- [JOB]: The entries below contain a line with "Ежедневно с 9 до 23" and a line with "Làm sao Vệ sinh máy lạnh quận 7 giá chỉ 120k". Quote exactly those two lines and all lines between them.

<<<<

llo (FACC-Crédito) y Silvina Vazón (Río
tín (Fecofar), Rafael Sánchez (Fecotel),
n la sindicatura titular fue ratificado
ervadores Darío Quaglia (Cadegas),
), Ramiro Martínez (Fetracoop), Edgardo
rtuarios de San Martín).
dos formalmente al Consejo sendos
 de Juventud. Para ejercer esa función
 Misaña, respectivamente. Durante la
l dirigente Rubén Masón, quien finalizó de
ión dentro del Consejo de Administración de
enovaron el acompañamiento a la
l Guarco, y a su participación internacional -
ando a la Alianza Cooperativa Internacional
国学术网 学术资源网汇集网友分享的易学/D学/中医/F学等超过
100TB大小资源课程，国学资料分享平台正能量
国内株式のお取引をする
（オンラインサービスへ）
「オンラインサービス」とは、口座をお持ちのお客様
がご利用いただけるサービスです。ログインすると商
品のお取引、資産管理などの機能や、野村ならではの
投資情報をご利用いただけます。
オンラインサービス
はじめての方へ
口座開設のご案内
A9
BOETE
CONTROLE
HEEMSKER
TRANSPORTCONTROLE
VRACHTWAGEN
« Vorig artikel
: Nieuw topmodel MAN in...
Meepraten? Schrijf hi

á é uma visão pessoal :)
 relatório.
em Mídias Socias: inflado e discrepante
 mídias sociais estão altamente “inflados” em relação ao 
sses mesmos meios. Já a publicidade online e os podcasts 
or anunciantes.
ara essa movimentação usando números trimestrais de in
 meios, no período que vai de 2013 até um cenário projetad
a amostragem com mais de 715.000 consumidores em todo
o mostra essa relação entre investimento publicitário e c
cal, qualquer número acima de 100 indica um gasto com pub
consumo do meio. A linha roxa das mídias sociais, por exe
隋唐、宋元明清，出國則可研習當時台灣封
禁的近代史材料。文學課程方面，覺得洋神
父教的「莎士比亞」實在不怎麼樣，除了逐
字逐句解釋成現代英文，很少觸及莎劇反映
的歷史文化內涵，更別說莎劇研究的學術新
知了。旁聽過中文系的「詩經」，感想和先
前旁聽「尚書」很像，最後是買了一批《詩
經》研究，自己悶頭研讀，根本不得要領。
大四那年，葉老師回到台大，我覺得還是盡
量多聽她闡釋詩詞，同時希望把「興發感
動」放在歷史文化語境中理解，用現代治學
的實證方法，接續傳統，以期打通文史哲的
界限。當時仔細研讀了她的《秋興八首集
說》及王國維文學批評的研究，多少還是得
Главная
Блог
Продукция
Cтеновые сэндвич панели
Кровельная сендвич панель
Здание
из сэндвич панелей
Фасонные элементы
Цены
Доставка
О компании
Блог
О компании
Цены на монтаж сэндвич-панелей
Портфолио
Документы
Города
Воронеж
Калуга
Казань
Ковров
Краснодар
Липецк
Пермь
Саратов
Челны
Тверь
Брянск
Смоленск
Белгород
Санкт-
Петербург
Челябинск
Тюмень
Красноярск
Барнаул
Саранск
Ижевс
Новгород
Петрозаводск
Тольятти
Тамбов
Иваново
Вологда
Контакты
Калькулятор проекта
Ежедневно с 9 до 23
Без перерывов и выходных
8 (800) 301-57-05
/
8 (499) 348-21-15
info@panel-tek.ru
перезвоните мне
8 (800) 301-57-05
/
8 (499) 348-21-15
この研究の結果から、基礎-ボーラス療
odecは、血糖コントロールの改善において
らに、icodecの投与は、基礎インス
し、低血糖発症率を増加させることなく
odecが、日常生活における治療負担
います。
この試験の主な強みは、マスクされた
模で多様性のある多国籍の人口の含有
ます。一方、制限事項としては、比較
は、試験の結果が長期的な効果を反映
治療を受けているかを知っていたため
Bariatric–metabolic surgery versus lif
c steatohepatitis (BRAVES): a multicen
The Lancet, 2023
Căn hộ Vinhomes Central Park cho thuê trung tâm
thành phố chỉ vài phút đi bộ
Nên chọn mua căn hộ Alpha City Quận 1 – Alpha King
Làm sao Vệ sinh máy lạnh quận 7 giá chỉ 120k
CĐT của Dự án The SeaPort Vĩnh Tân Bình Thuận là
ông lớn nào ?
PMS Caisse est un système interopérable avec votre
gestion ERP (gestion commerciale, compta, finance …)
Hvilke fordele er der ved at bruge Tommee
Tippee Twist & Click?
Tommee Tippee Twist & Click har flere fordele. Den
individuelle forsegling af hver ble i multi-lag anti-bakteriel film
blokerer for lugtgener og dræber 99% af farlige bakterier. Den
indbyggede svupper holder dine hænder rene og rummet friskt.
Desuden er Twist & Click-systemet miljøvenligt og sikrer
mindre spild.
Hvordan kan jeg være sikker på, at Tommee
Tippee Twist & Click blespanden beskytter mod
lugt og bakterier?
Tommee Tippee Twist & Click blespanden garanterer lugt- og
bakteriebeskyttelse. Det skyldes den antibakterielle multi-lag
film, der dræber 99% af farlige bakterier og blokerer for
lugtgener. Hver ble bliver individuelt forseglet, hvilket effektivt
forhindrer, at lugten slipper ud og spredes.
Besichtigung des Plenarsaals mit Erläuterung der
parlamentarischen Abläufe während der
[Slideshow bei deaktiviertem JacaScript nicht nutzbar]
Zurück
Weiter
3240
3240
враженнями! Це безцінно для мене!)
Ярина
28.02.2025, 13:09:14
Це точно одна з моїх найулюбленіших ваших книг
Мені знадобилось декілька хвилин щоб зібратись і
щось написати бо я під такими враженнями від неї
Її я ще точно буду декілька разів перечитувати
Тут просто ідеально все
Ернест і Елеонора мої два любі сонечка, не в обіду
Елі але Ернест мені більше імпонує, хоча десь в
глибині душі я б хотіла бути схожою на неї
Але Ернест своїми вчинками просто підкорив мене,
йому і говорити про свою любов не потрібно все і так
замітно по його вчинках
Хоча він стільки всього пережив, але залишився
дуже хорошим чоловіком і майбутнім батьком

>>>>

- [SOLUTION FOR THIS EXERCISE]:
Ежедневно с 9 до 23
Без перерывов и выходных
8 (800) 301-57-05
/
8 (499) 348-21-15
info@panel-tek.ru
перезвоните мне
8 (800) 301-57-05
/
8 (499) 348-21-15
この研究の結果から、基礎-ボーラス療
odecは、血糖コントロールの改善において
らに、icodecの投与は、基礎インス
し、低血糖発症率を増加させることなく
odecが、日常生活における治療負担
います。
この試験の主な強みは、マスクされた
模で多様性のある多国籍の人口の含有
ます。一方、制限事項としては、比較
は、試験の結果が長期的な効果を反映
治療を受けているかを知っていたため
Bariatric–metabolic surgery versus lif
c steatohepatitis (BRAVES): a multicen
The Lancet, 2023
Căn hộ Vinhomes Central Park cho thuê trung tâm
thành phố chỉ vài phút đi bộ
Nên chọn mua căn hộ Alpha City Quận 1 – Alpha King
Làm sao Vệ sinh máy lạnh quận 7 giá chỉ 120k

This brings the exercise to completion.